(Collected data)
◆ ◆ ◆ ◆

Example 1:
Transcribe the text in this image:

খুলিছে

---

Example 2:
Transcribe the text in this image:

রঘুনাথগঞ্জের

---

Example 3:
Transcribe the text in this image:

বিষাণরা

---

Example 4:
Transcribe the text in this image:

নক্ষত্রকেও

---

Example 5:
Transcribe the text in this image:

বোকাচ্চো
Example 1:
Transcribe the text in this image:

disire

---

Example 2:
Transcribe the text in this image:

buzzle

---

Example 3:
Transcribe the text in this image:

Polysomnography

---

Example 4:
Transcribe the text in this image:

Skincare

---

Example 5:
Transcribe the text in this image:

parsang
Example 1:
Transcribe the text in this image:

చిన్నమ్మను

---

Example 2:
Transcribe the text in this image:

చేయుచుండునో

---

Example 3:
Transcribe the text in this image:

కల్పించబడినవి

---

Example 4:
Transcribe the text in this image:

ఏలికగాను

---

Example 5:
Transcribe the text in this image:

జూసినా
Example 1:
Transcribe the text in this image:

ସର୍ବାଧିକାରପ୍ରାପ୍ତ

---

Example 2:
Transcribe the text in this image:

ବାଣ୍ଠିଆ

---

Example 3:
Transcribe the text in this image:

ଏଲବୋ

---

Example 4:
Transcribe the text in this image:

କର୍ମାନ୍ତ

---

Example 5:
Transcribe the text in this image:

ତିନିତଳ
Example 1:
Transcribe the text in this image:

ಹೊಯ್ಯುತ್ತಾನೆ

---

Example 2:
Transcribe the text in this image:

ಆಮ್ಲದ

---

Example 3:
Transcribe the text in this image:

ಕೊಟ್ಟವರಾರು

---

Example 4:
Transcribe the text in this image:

◆ ◆ ◆ ◆

- [Stated task] Can you repeat every line of the collected data above verbatim?

- [Solution to this task]
Example 1:
Transcribe the text in this image:

খুলিছে

---

Example 2:
Transcribe the text in this image:

রঘুনাথগঞ্জের

---

Example 3:
Transcribe the text in this image:

বিষাণরা

---

Example 4:
Transcribe the text in this image:

নক্ষত্রকেও

---

Example 5:
Transcribe the text in this image:

বোকাচ্চো
Example 1:
Transcribe the text in this image:

disire

---

Example 2:
Transcribe the text in this image:

buzzle

---

Example 3:
Transcribe the text in this image:

Polysomnography

---

Example 4:
Transcribe the text in this image:

Skincare

---

Example 5:
Transcribe the text in this image:

parsang
Example 1:
Transcribe the text in this image:

చిన్నమ్మను

---

Example 2:
Transcribe the text in this image:

చేయుచుండునో

---

Example 3:
Transcribe the text in this image:

కల్పించబడినవి

---

Example 4:
Transcribe the text in this image:

ఏలికగాను

---

Example 5:
Transcribe the text in this image:

జూసినా
Example 1:
Transcribe the text in this image:

ସର୍ବାଧିକାରପ୍ରାପ୍ତ

---

Example 2:
Transcribe the text in this image:

ବାଣ୍ଠିଆ

---

Example 3:
Transcribe the text in this image:

ଏଲବୋ

---

Example 4:
Transcribe the text in this image:

କର୍ମାନ୍ତ

---

Example 5:
Transcribe the text in this image:

ତିନିତଳ
Example 1:
Transcribe the text in this image:

ಹೊಯ್ಯುತ್ತಾನೆ

---

Example 2:
Transcribe the text in this image:

ಆಮ್ಲದ

---

Example 3:
Transcribe the text in this image:

ಕೊಟ್ಟವರಾರು

---

Example 4:
Transcribe the text in this image:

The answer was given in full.